In 2002 Wu and his colleagues demonstrated another strategy to genetically engineer rice and other crops to make them more tolerant of drought, salt and temperature stresses, while bolstering yields. The study showed stress tolerance by introducing the genes for trehalose (sugar) synthesis into Indica rice varieties, which represent 80 percent of rice grown worldwide and include the widely eaten basmati rice. Wu and his colleagues said the newer strategy could work for Japonica rice varieties and other crops, including corn, wheat, millet, soybeans and sugar cane.
Wu joined the Cornell faculty in 1966 as an associate professor of biochemistry and molecular biology, became a professor in 1972, and in 2004 was named a Liberty Hyde Bailey Professor Molecular Biology and Genetics. He served as department chair (1976-1978) in Cornell's Section of Biochemistry, Molecular and Cell Biology. Prior to joining the Cornell faculty, he was a Damon Runyon Postdoctoral Fellow, working under Efraim Racker at the Public Health Research Institute of the City of New York. He also has worked at Stanford University and the University of Pennsylvania. He was a National Science Foundation Senior Fellow at the Medical Research Council Laboratory in Cambridge, England, and a visiting associate professor in the Department of Biology and Chemistry at the Massachusetts Institute of Technology.
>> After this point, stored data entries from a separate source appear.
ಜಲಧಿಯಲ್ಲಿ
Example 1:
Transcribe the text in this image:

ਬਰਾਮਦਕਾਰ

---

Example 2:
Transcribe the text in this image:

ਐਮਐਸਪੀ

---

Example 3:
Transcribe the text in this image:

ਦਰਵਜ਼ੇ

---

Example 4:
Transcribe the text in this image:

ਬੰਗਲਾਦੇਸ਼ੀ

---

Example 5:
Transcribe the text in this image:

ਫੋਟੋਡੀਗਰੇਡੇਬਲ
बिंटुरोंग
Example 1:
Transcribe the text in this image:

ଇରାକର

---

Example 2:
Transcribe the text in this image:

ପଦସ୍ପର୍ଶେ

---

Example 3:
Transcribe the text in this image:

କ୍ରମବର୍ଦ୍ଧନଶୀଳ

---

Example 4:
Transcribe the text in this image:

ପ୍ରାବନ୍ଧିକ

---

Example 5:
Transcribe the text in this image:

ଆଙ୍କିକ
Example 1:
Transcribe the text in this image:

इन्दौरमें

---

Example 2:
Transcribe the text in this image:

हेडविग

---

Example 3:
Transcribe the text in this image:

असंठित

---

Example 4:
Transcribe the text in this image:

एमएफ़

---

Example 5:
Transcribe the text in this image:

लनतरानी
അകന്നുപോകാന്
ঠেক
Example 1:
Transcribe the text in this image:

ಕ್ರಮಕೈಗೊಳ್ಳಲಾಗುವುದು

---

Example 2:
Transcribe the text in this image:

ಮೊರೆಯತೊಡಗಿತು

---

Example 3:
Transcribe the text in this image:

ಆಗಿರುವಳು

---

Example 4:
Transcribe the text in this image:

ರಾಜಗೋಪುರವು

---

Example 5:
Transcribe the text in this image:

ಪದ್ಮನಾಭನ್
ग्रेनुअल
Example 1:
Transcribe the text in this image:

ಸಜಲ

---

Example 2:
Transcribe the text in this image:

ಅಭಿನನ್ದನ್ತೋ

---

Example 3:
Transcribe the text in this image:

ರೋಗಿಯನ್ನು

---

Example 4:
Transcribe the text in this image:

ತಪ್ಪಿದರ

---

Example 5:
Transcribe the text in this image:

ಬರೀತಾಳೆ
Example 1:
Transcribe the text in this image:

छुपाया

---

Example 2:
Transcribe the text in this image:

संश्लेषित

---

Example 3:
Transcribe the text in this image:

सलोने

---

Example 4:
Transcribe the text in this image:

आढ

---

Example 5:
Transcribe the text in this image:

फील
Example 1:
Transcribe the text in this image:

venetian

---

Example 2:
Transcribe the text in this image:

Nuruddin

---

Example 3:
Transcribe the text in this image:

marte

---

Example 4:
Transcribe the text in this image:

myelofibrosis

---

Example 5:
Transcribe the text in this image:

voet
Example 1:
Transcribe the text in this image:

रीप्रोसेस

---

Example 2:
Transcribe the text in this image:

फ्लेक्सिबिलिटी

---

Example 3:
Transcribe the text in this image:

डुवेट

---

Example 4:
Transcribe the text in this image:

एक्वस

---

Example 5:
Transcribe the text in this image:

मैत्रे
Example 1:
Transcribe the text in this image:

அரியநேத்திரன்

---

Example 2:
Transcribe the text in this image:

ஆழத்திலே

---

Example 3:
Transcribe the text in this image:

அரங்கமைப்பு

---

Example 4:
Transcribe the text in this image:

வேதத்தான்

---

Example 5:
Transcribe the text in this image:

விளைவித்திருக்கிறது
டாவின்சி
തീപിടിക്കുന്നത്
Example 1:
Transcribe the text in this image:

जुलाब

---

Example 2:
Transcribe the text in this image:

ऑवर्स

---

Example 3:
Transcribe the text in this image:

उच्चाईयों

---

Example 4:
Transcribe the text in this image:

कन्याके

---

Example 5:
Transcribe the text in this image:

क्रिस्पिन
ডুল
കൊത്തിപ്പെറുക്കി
While on sabbatical leave from Cornell in 1989, Wu was director of the Institute of Molecular Biology of Academia Sinica in Taipei, Taiwan. He also served as an honorary professor and later as an adjunct professor at Peking University.
Wu founded the China-United States Biochemistry and Molecular Biology Examination and Application program which, from 1982 to 1989, brought over 400 of the top Chinese students to the United States for graduate training and produced more than 100 faculty members in major universities or key members in industry. These scientists, with colleagues from the Chinese Academy of Sciences, formed the Ray Wu Society to promote life sciences frontiers.
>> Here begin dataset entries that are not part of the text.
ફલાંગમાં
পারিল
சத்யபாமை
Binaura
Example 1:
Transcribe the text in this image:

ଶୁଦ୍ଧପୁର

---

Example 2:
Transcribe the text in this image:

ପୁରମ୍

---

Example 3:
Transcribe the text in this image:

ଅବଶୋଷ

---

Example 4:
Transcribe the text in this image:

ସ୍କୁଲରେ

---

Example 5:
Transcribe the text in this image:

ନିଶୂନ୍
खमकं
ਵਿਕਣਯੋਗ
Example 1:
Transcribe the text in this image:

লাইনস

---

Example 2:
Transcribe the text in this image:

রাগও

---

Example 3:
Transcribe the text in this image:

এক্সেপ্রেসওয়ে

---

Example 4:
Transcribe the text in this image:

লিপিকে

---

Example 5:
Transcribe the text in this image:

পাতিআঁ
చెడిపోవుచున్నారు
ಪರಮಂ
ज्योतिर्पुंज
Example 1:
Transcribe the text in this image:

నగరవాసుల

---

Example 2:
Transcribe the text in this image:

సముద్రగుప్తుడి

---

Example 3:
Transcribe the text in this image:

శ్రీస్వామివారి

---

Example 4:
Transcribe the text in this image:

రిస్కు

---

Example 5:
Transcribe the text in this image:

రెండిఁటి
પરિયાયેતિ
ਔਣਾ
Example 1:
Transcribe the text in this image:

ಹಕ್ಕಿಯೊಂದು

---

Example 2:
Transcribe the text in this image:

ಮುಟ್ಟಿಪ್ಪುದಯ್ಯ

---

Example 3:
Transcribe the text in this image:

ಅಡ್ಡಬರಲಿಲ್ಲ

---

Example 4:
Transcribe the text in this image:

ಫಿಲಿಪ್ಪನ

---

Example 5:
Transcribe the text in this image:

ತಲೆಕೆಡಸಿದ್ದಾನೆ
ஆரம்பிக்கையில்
Among other advisory roles to both the Chinese and Taiwanese governments, Wu was instrumental in establishing the Institute of Molecular Biology, the Institute of Bioagricultural Sciences of Academia Sinica in Taiwan, and the National Institute of Biological Sciences in Beijing, and he held several honorary professorships at Chinese universities and research institutes.
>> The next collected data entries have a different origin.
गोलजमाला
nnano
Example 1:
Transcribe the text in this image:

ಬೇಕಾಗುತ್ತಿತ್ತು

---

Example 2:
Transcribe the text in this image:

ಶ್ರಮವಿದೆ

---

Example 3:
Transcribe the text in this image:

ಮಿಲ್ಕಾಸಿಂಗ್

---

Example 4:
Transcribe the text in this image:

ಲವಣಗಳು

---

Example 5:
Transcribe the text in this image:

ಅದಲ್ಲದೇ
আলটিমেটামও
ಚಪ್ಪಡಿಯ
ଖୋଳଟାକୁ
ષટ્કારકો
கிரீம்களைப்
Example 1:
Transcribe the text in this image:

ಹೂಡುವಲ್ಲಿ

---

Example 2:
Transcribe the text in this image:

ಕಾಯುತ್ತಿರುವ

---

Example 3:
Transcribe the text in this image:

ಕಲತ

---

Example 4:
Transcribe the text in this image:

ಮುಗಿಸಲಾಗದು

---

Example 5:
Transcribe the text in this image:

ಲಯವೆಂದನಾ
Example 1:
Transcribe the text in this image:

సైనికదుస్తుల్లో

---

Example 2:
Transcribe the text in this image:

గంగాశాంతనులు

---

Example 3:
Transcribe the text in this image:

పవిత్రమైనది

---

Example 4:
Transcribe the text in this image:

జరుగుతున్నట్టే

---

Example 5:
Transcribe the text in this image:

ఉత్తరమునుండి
Wu was elected a fellow of the American Academy for the Advancement of Science in 2003 and was elected a fellow in the Chinese Academy of Engineering. He was given the prestigious Frank Annunzio Award in Science and Technology in 2002, which is presented by the Christopher Columbus Fellowship Foundation.
He served as: scientific adviser to the China National Center for Biotechnology Development; chairman of the Scientific Advisory Committee of the Institute of BioAgricultural Sciences, Taiwan; chairman of the Advisory Committee to the Transgenic Plant Program, National Science Council, Taiwan; and chairman of the board of scientific advisers of the International Center for Genetic Engineering and Biotechnology.
Born in Beijing on Aug. 14, 1928, Wu came to the United States in 1948 at the urging of his father, who at the time was in the United States attending meetings. He earned his bachelor's degree in chemistry from the University of Alabama in 1950 and then earned his doctoral degree in biochemistry from the University of Pennsylvania in 1955. Wu became a naturalized United States citizen in February 1961.
He is survived by his wife, Christina, and two children, both Cornell graduates, Albert Wu '80, M.D. '84, and Alice Wu '82, M.S. '86, and three grandchildren.